*ジェイドと同期の軍人主人公の独白。旅の仲間でした。



 人間はなんて残酷なのだろう。どれだけ相手の事を心配してます風を装ったって、心の奥では結局自分が一番なのだ。相手を心配できるのは自分の心にも外にも余裕がある時だけで、心の奥底では相手より自分のほうが優位だと思ってる。だから、自分の心や生活に余裕が無くなれば相手を思いやる事なんて出来なくなる。
 また、人間はヒトが一番優れていると考えてるきらいがある。だから、その他の生き物を可哀想だと保護したと思えば、都合が悪くなれば簡単に切り捨てる。

 国、いや、世界は今、"ホンモノ"が生きる為に"ニセモノ"を犠牲にしようとしている。結局、人間が生きのこる事が最優先事項で、その為に何かが犠牲になる事をあたりまえと考えていて。
 "ニセモノ"は"ヒト"の犠牲者だった。人間の勝手で生まれて、何も知らぬまま気持ち悪がられ疎まれて。"ニセモノ"の存在が世間に知られた時、国は何も対策を練らなかった。彼らが石を投げられ蹴られ暴力を振るわれてるのを見て見ぬ振りして、彼らが"ヒト"として過ごせる様になど考えもしなかったのに。国は"ヒト"に、自分達が生きる為に犠牲になれと告げた。

 この選択を彼にさせるのはとても残酷な事で、間違っていると思った。だって、彼の心の中は、彼の過ちで犠牲になったアグゼリュスの人達への罪悪感と後悔と、償わなければという責任感でいっぱいなのだから。そんな彼の前に、君と君の"ナカマ"の命をかける事で世界が救われる、今までの償いになる、という選択肢を差し出せばどういう決断をするかなんて分かりきったことだ。しかもそれが、結局唯一の世界を救う道だとなれば。

 あいつは、自分の犠牲を選んだ。

「人は残酷だよ」
「ええ」
「生まれて七年、辛い思いばかりしてきたあいつに、世界は同胞を殺せと、自分を犠牲にして、彼らを疎んだ世界を守れと言うのか」
「けれど、私達にはそれしか言えません」
「国を、国民を守る立場にいる人は、そのための仲間の犠牲を嫌だといえない、か」

 明日、俺たちはヴァンの計画を打ち砕くために宙に浮く楽園へ突入する。俺はあいつが心配になって、と言うのを口実に、自由すぎる皇帝陛下と陰険ロン毛眼鏡大佐との会話を途中で切り上げ、宿に戻った。これ以上あの2人と話してると、言わなくてもいい事をいってしまいそうだったのだ。陛下にも大佐にも、どうにも出来ない事なのに。あの人たちだって、悔しくない訳はないのに。

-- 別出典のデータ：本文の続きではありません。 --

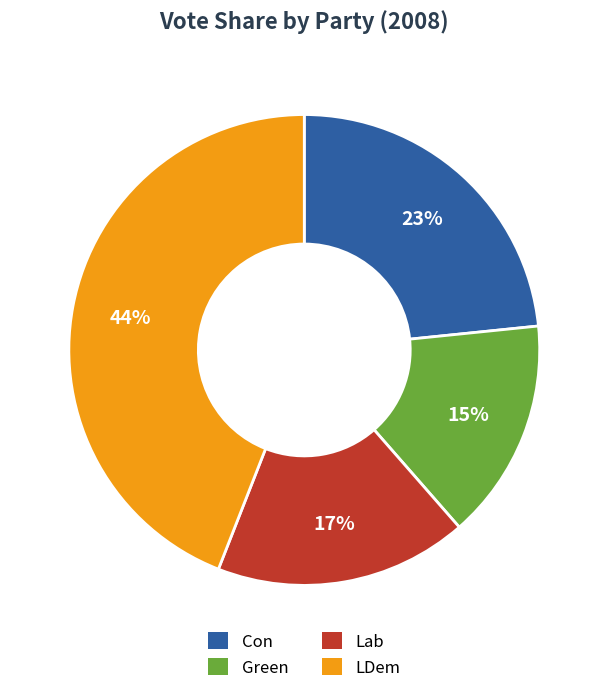

Which has a higher value, Con or Lab?

Con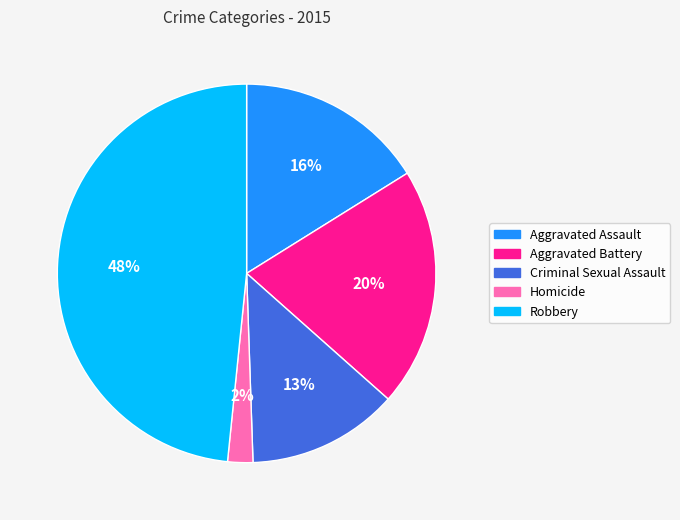

Do Aggravated Battery and Homicide together represent more than half of the pie?

No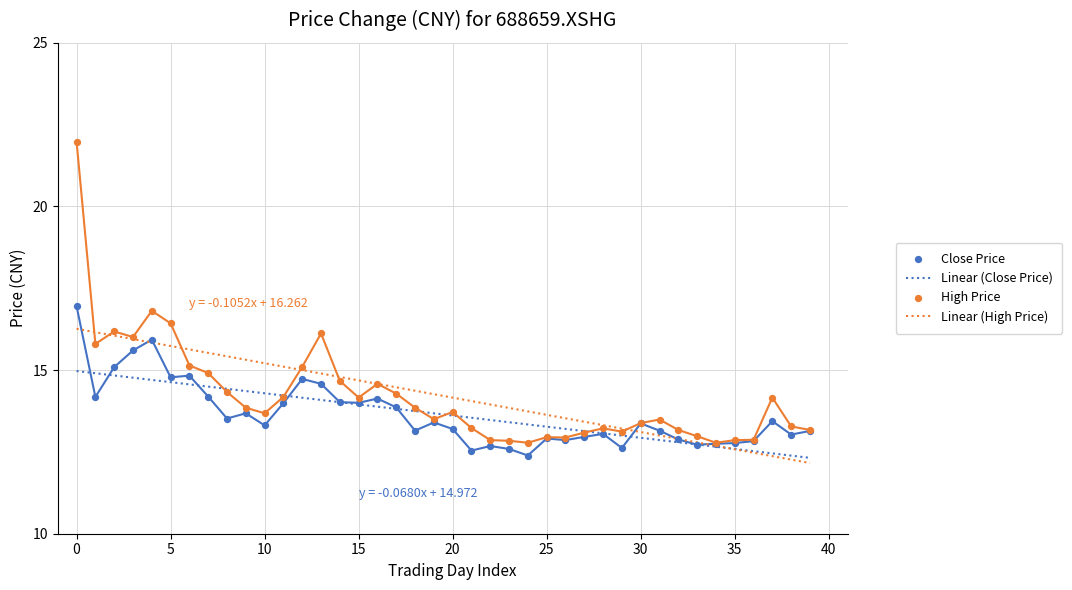

What is the highest value of the Linear (High Price) series?

16.3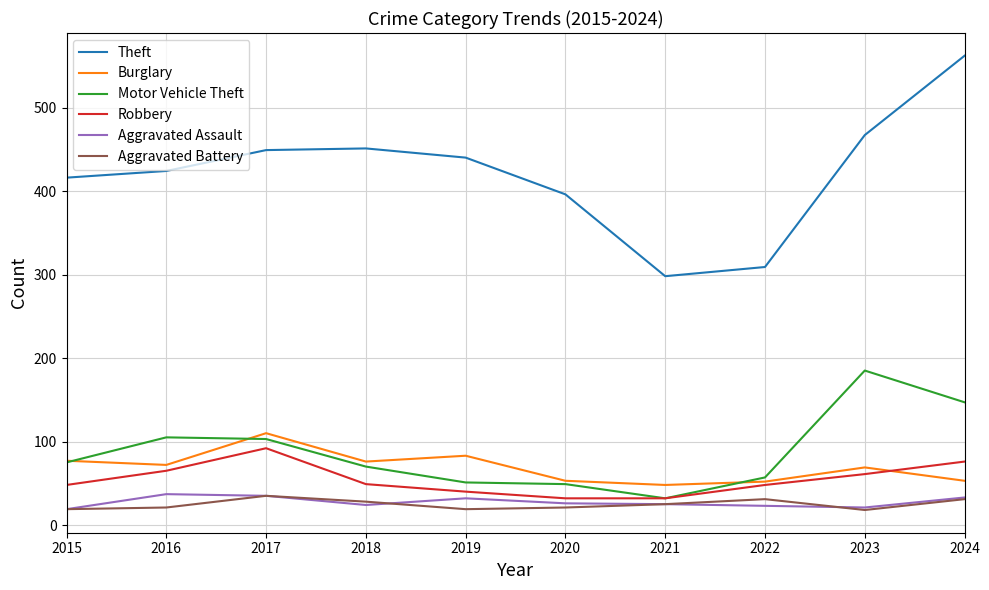

What is the average value of the Aggravated Assault series?

28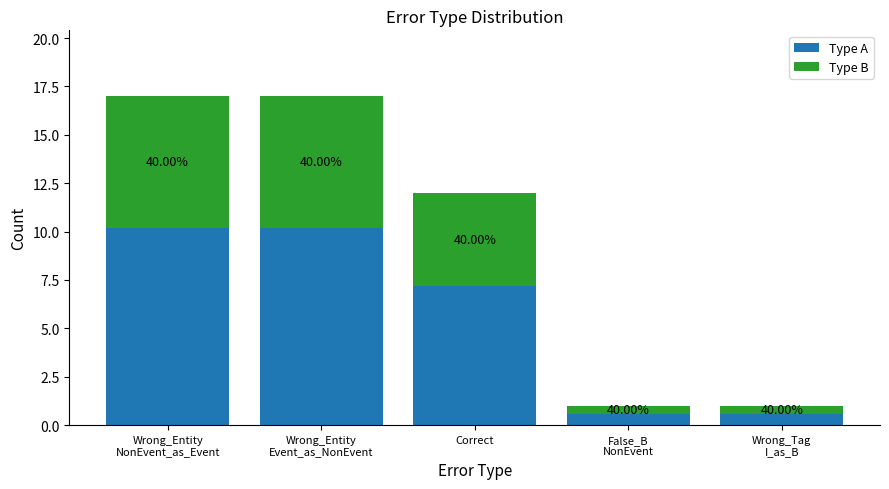

Does the chart contain any negative values?

No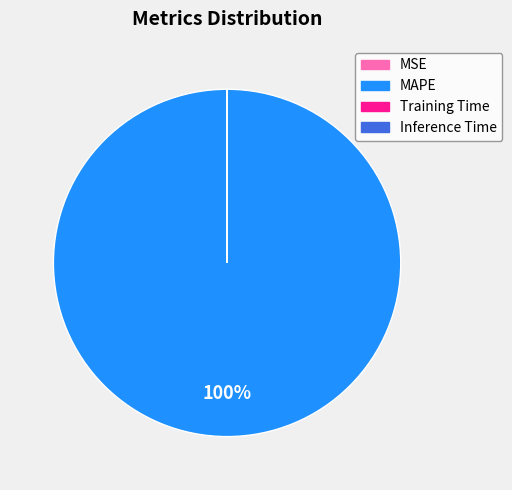

Which category has the biggest portion of the pie?

MAPE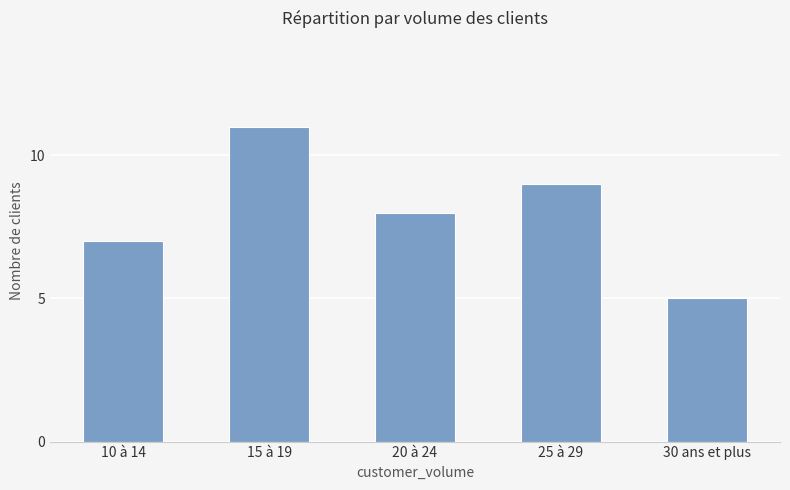

What is the smallest value displayed?

5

 宿に戻ると、俺らの寝る部屋から人の気配がした。こういう時、軍人を長くやってると便利だ。何をしているのだろうと扉に耳をあてると、なんだか大きめの息遣いが聴こえる。俺は思わず息を潜めて、扉の先の息遣いに集中した。

 それはとても、とても悲しい吐息だった。しゃくりあげた、ヒッという音が、その部屋全体に断続的に響き、扉に当てている俺の鼓膜を細かく揺らす。
 この"音"は、彼の心の叫びだ。選びようの無い選択を突きつけられた七歳児の、言えなかったワガママのなれの果てだ。俺らは彼に、反省と常識を押し付けて、彼から言ってもいい思いまで奪ってしまった。彼には人しれず泣くしか選択が残されてはいなかった。

「死にたく、ねえよ」


 宿にもどった俺は結局、自分達の寝る部屋を開ける事が出来なかった。彼の背負う闇や罪悪感や辛さ、哀しさは、俺が簡単に理解できるものじゃないのだ。軍人となって、俺もたくさんの人間を、同胞の命を奪ったけれど、明確な意志をもって行動した俺の心中と自分の身勝手でたくさんの命を奪ってしまったと考えてる彼の感情は全くもって違う。俺が今の彼に何を言おうとも、それが正しい意味と感情で伝わる事はない。俺は、彼には、彼の代わりにはなれないのだから。

 結局、彼の心の叫びを聞いてもなお、「それじゃあ俺と逃げてしまおう」と言えない俺は、彼に全てを押し付けた"ホンモノ"とたいして変わりはしない。



聞こえない嗚咽

 ヒトはいつから神様になったのだろうか。